### [Data for the task]
════════════════
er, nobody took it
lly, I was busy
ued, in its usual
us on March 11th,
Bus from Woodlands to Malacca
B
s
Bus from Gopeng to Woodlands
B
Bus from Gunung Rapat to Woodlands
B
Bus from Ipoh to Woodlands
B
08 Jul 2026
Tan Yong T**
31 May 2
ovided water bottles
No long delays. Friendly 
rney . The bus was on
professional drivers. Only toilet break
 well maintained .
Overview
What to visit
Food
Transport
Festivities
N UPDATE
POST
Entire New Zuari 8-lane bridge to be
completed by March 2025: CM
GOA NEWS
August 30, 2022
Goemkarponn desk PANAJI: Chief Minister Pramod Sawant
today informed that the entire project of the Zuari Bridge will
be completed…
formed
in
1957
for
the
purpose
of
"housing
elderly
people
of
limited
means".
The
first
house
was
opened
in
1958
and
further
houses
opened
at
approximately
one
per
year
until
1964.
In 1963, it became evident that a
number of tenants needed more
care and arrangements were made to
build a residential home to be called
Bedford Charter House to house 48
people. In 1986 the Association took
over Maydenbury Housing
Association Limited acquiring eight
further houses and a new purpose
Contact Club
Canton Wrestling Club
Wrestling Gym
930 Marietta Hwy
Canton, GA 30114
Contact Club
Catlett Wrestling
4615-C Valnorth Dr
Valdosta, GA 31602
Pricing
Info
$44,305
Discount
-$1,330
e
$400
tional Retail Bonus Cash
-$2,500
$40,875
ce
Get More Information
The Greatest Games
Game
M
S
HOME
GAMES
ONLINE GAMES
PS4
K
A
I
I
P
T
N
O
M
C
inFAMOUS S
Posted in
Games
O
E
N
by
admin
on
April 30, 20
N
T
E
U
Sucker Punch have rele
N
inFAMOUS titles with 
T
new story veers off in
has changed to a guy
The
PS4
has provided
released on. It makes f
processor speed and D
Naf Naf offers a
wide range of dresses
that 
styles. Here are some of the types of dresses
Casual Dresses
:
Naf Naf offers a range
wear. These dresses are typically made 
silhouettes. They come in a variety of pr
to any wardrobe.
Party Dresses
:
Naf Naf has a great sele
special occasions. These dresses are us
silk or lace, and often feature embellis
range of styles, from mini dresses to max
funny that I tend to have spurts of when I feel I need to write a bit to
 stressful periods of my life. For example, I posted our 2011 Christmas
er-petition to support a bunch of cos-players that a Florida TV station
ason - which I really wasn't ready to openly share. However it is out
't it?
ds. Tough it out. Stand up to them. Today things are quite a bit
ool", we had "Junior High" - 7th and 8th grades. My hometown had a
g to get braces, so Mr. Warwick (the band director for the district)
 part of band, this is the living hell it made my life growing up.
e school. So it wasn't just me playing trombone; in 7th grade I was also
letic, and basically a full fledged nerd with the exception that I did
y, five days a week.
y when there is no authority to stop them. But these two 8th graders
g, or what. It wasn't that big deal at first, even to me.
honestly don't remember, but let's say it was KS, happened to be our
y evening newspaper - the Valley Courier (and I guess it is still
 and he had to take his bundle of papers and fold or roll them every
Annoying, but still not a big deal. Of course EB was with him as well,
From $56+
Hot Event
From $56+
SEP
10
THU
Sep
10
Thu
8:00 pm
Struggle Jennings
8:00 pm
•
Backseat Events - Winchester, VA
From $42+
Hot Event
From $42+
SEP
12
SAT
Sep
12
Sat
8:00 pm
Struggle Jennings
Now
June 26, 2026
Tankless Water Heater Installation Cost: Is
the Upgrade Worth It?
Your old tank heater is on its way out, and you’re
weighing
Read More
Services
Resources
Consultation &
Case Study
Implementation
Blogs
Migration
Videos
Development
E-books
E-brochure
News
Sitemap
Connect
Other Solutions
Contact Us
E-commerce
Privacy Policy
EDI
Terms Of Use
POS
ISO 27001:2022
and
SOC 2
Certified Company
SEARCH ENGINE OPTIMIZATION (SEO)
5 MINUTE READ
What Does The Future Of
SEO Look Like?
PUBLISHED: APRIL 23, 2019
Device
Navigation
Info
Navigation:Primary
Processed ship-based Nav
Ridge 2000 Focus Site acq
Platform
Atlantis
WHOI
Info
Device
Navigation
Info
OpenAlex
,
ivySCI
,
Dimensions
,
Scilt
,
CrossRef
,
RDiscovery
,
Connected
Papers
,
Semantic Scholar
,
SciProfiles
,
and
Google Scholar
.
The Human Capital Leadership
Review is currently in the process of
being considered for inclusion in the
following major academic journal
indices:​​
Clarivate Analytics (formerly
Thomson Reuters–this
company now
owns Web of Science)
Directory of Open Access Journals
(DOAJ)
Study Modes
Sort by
════════════════
### [Written task]
Rewrite the records with every "Woodlands" changed to "Kranji", leaving all other text as it stands.

### [Solution for this problem]
er, nobody took it
lly, I was busy
ued, in its usual
us on March 11th,
Bus from Kranji to Malacca
B
s
Bus from Gopeng to Kranji
B
Bus from Gunung Rapat to Kranji
B
Bus from Ipoh to Kranji
B
08 Jul 2026
Tan Yong T**
31 May 2
ovided water bottles
No long delays. Friendly 
rney . The bus was on
professional drivers. Only toilet break
 well maintained .
Overview
What to visit
Food
Transport
Festivities
N UPDATE
POST
Entire New Zuari 8-lane bridge to be
completed by March 2025: CM
GOA NEWS
August 30, 2022
Goemkarponn desk PANAJI: Chief Minister Pramod Sawant
today informed that the entire project of the Zuari Bridge will
be completed…
formed
in
1957
for
the
purpose
of
"housing
elderly
people
of
limited
means".
The
first
house
was
opened
in
1958
and
further
houses
opened
at
approximately
one
per
year
until
1964.
In 1963, it became evident that a
number of tenants needed more
care and arrangements were made to
build a residential home to be called
Bedford Charter House to house 48
people. In 1986 the Association took
over Maydenbury Housing
Association Limited acquiring eight
further houses and a new purpose
Contact Club
Canton Wrestling Club
Wrestling Gym
930 Marietta Hwy
Canton, GA 30114
Contact Club
Catlett Wrestling
4615-C Valnorth Dr
Valdosta, GA 31602
Pricing
Info
$44,305
Discount
-$1,330
e
$400
tional Retail Bonus Cash
-$2,500
$40,875
ce
Get More Information
The Greatest Games
Game
M
S
HOME
GAMES
ONLINE GAMES
PS4
K
A
I
I
P
T
N
O
M
C
inFAMOUS S
Posted in
Games
O
E
N
by
admin
on
April 30, 20
N
T
E
U
Sucker Punch have rele
N
inFAMOUS titles with 
T
new story veers off in
has changed to a guy
The
PS4
has provided
released on. It makes f
processor speed and D
Naf Naf offers a
wide range of dresses
that 
styles. Here are some of the types of dresses
Casual Dresses
:
Naf Naf offers a range
wear. These dresses are typically made 
silhouettes. They come in a variety of pr
to any wardrobe.
Party Dresses
:
Naf Naf has a great sele
special occasions. These dresses are us
silk or lace, and often feature embellis
range of styles, from mini dresses to max
funny that I tend to have spurts of when I feel I need to write a bit to
 stressful periods of my life. For example, I posted our 2011 Christmas
er-petition to support a bunch of cos-players that a Florida TV station
ason - which I really wasn't ready to openly share. However it is out
't it?
ds. Tough it out. Stand up to them. Today things are quite a bit
ool", we had "Junior High" - 7th and 8th grades. My hometown had a
g to get braces, so Mr. Warwick (the band director for the district)
 part of band, this is the living hell it made my life growing up.
e school. So it wasn't just me playing trombone; in 7th grade I was also
letic, and basically a full fledged nerd with the exception that I did
y, five days a week.
y when there is no authority to stop them. But these two 8th graders
g, or what. It wasn't that big deal at first, even to me.
honestly don't remember, but let's say it was KS, happened to be our
y evening newspaper - the Valley Courier (and I guess it is still
 and he had to take his bundle of papers and fold or roll them every
Annoying, but still not a big deal. Of course EB was with him as well,
From $56+
Hot Event
From $56+
SEP
10
THU
Sep
10
Thu
8:00 pm
Struggle Jennings
8:00 pm
•
Backseat Events - Winchester, VA
From $42+
Hot Event
From $42+
SEP
12
SAT
Sep
12
Sat
8:00 pm
Struggle Jennings
Now
June 26, 2026
Tankless Water Heater Installation Cost: Is
the Upgrade Worth It?
Your old tank heater is on its way out, and you’re
weighing
Read More
Services
Resources
Consultation &
Case Study
Implementation
Blogs
Migration
Videos
Development
E-books
E-brochure
News
Sitemap
Connect
Other Solutions
Contact Us
E-commerce
Privacy Policy
EDI
Terms Of Use
POS
ISO 27001:2022
and
SOC 2
Certified Company
SEARCH ENGINE OPTIMIZATION (SEO)
5 MINUTE READ
What Does The Future Of
SEO Look Like?
PUBLISHED: APRIL 23, 2019
Device
Navigation
Info
Navigation:Primary
Processed ship-based Nav
Ridge 2000 Focus Site acq
Platform
Atlantis
WHOI
Info
Device
Navigation
Info
OpenAlex
,
ivySCI
,
Dimensions
,
Scilt
,
CrossRef
,
RDiscovery
,
Connected
Papers
,
Semantic Scholar
,
SciProfiles
,
and
Google Scholar
.
The Human Capital Leadership
Review is currently in the process of
being considered for inclusion in the
following major academic journal
indices:​​
Clarivate Analytics (formerly
Thomson Reuters–this
company now
owns Web of Science)
Directory of Open Access Journals
(DOAJ)
Study Modes
Sort by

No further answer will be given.